Embrace the Face Release Smolvla: A compact visual language action model for affordable, efficient robotics
Although robotic control has recently progressed through large-scale visual language action (VLA) models, actual deployment is still limited by hardware and data requirements. Most VLA models depend on transformer-based backbones with billions of parameters, resulting in significant memory and computational costs. This limits experiments to well-resourced labs and clouds, excluding practitioners using low-cost hardware. Furthermore, many of the current advances in VLA research are still proprietary or based on non-replicable methods, which hinders open research. Finally, data heterogeneity (variance in morphology, sensor and control mode) between robotic platforms presents further challenges to generalization and cross-platform learning.
Embrace the Face to introduce Smolvla: Lightweight Open VLA Framework
Hug face gift Smolvlaa compact visual language action model developed to affordability and deployment efficiency. Unlike regular VLA, Smolvla is fully trained on datasets collected by the community and optimized to run on a single GPU or CPU environment. The model architecture integrates a pre-verified visual language model (SMOLVLM-2) and a trimmed version of the transformer-based action expert. This structure can effectively perform low-level control from natural language instructions and RGB camera input.
A notable feature of Smolvla is its asynchronous inference stack that distorts action predictions from execution. This design enables low-latency control to be suitable for real-time applications, even in resource-constrained settings. Smolvla is released under an open license and comes with accompanying code, training data and deployment tools.
Architectural Overview and Design Trade-offs
The Smolvla model forms two main components:
- Perception module (SMOLVLM-2): Preprocessed compact visual encoder process RGB images, sensorimotor states and sequences of language descriptions. To improve efficiency, the model limits the visual token by downsampling and uses only the lower half of the transformer layer, based on empirical findings, these findings often produce more transferable features.
- Action Expert: A sequence of continuous control actions predicted by a lightweight transformer with flow matching. Action experts alternate between self-attention and cross-attention layers, balancing internal action coherence and conditions in perceived input. Causal masking is used to perform time consistency.
To reduce computational overhead, linear projection is used for the token dimensions of the alignment mode.
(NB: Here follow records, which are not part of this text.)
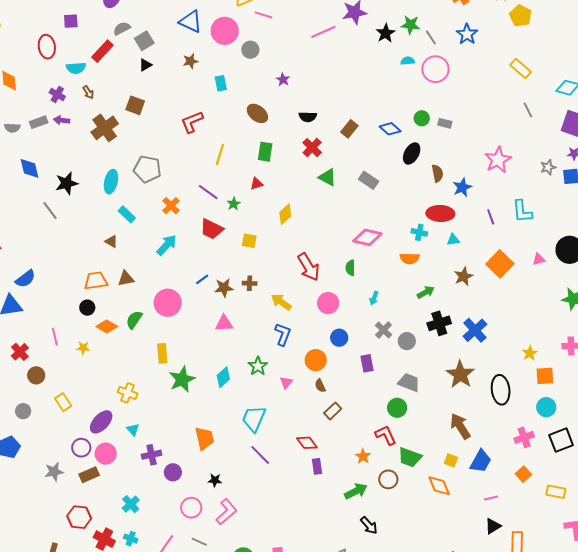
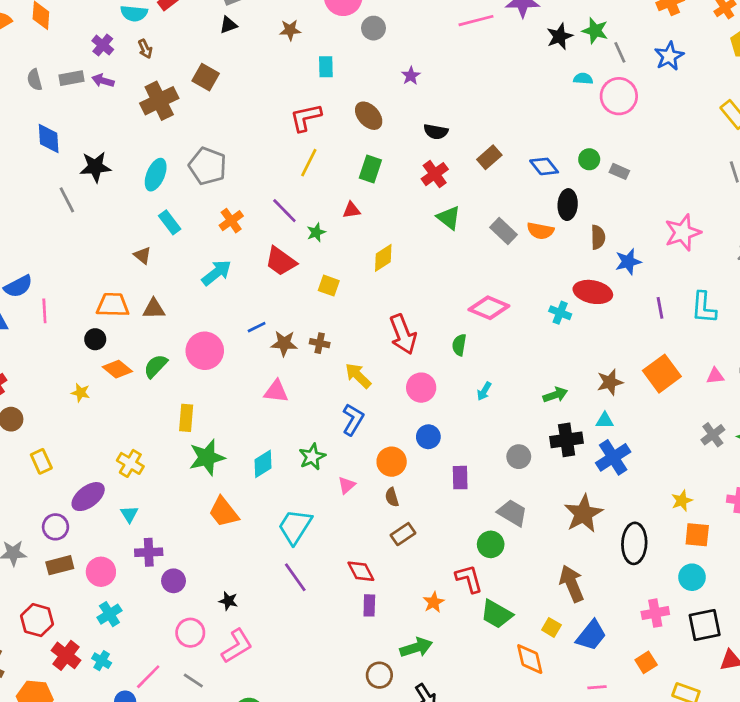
red L-shape: (192, 122) -> (306, 117), moved
gray semicircle: (12, 128) -> (35, 80), turned 63
black ellipse: (412, 154) -> (568, 205), turned -35
cyan triangle: (453, 240) -> (605, 420), moved
orange semicircle: (410, 258) -> (540, 231), moved
gray cross: (384, 330) -> (713, 435), moved
pink line: (55, 337) -> (44, 311), moved
orange trapezoid: (205, 438) -> (224, 512), moved, turned 145
pink circle: (106, 454) -> (101, 572), moved
brown circle: (388, 479) -> (379, 675), moved

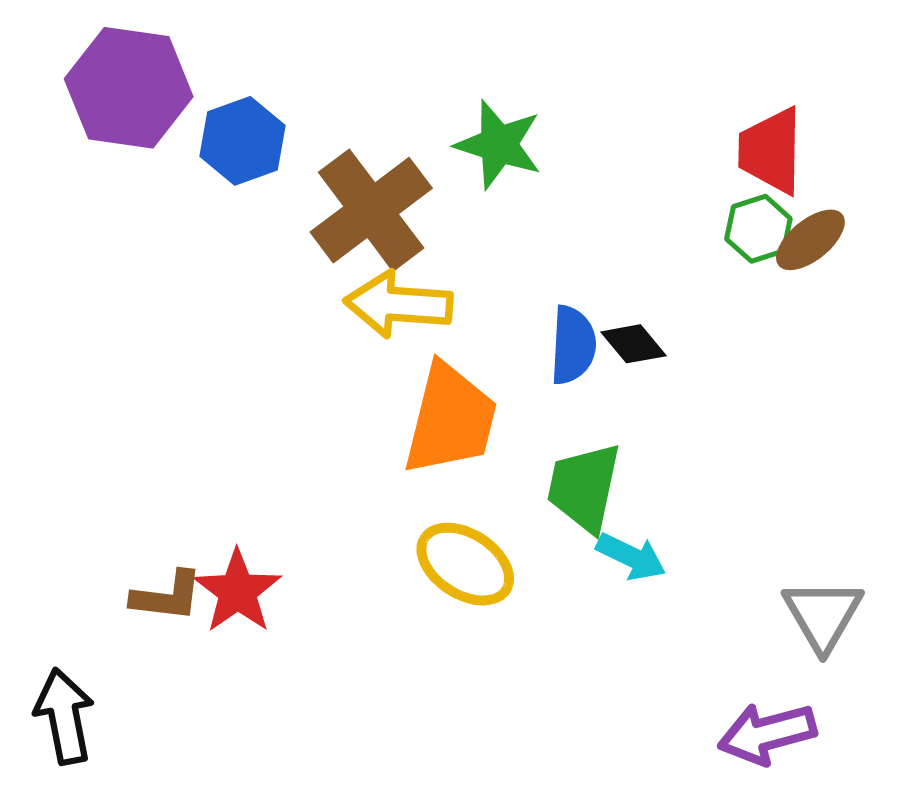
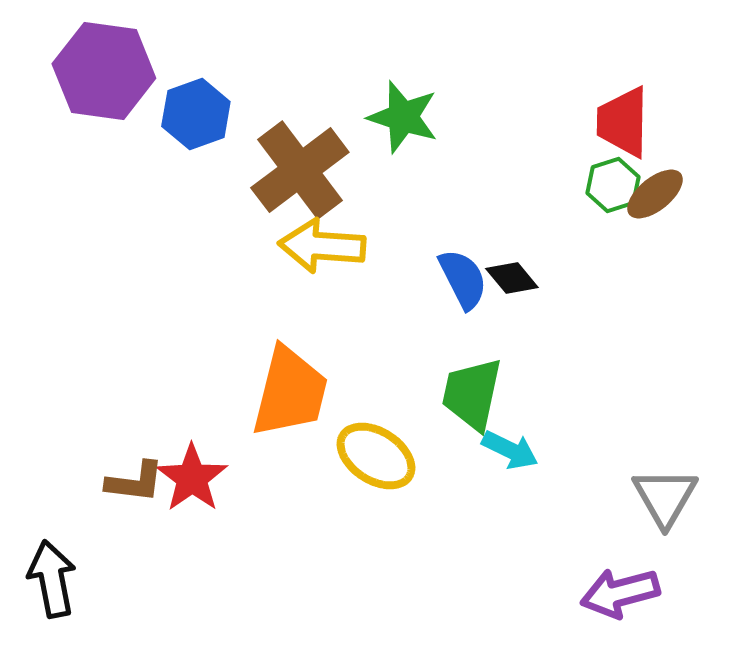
blue semicircle: (573, 345) -> (463, 279), turned -30
orange trapezoid: (450, 419) -> (290, 392), moved

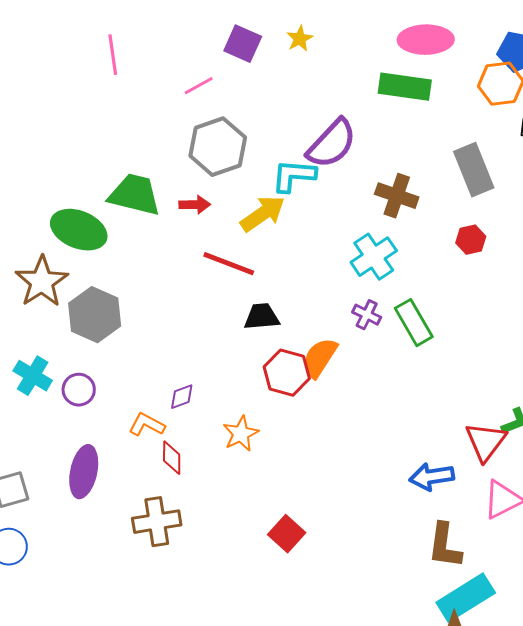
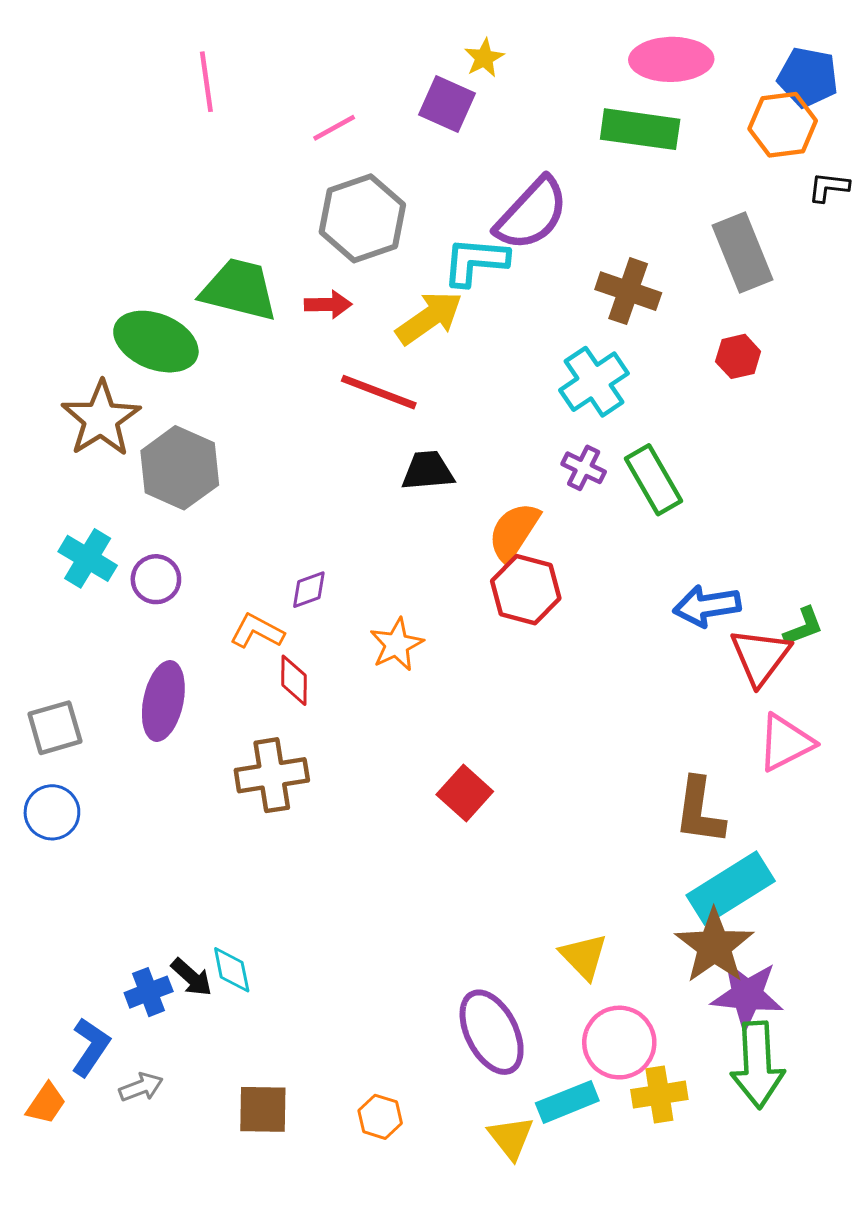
purple square: (243, 44) -> (447, 104), moved
red hexagon: (287, 373) -> (526, 590), moved
blue arrow: (432, 477) -> (707, 606), moved

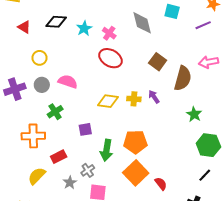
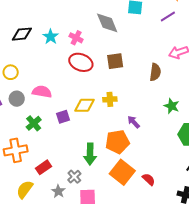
brown square: (158, 62) -> (115, 61), moved, turned -36
brown semicircle: (183, 78) -> (155, 72), size x0.7
purple arrow: (154, 97) -> (134, 122), moved
purple square: (85, 129) -> (63, 117), moved

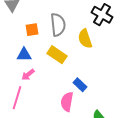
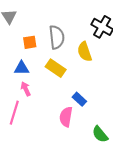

Generate action blocks instead of single-step predictions, thus reducing the frequency of inference calls. The model is trained using JIT assembly of BFLOAT16 PRECISION and TORCH for runtime optimization.
Empirical Assessment: Simulation and Real-World Performance
Smolvla was evaluated in simulation benchmarks (Libero and Meta-World) and in realistic robotic tasks using low-cost SO100 and SO101 platforms. The model trains from scratch on ~23k episodes of 481 community datasets and uses VLM to automatically generate task tags. Evaluation metrics include task-level success rates under distribution and distribution conditions.
exist Libero The average success rate of the Smolvla (0.45b) benchmark is 87.3%, which is very matched or surpassed the larger models such as π₀ (3.3b). exist Metaworld,This model is better than diffusion strategies and smaller scale VLA at task difficulty level. These results are noteworthy given Smolvla’s smaller training footprint and the lack of robot-specific audits.

In the real world, Smolvla has achieved an average success rate of 78.3% on the pick, stacking and classification tasks, both of which ACTs (train from scratch) and π₀ (filling). Furthermore, Smolvla outlined in the robotics implementation that, despite only training on SO100 data, still maintains performance on SO101.
Performance meaning of asynchronous inference
Smolvla’s asynchronous inference stack improves control efficiency through overlapping prediction and execution. Compared with traditional synchronous inference, this approach reduces the average task time by about 30%, and doubles the number of operations completed in a fixed time scheme. This is especially beneficial for edge deployments that reason for delayed degradation of real-time performance.
in conclusion
Smolvla shows that compact, reproducible and open source VLA models can support efficient robotic control on low-cost hardware. With careful architecture selection (Lyer pruning, split action prediction and asynchronous execution), Smolvla maintains performance while greatly reducing computational requirements.
The model’s open training and deployment stack combined with real-world evaluations lays a practical foundation for further research on effective and accessible robot learning. Future directions include the ability to expand cross-seat datasets, the ability to scale models without sacrificing latency, and joint training in exploring multimodal corporat beyond robotic data.
View paper and model on hugging face . All credits for this study are to the researchers on the project. Also, please stay tuned for us twitter And don’t forget to join us 95k+ ml reddit And subscribe Our newsletter.

Asif Razzaq is CEO of Marktechpost Media Inc. As a visionary entrepreneur and engineer, ASIF is committed to harnessing the potential of artificial intelligence to achieve social benefits. His recent effort is to launch Marktechpost, an artificial intelligence media platform that has an in-depth coverage of machine learning and deep learning news that can sound both technically, both through technical voices and be understood by a wide audience. The platform has over 2 million views per month, demonstrating its popularity among its audience.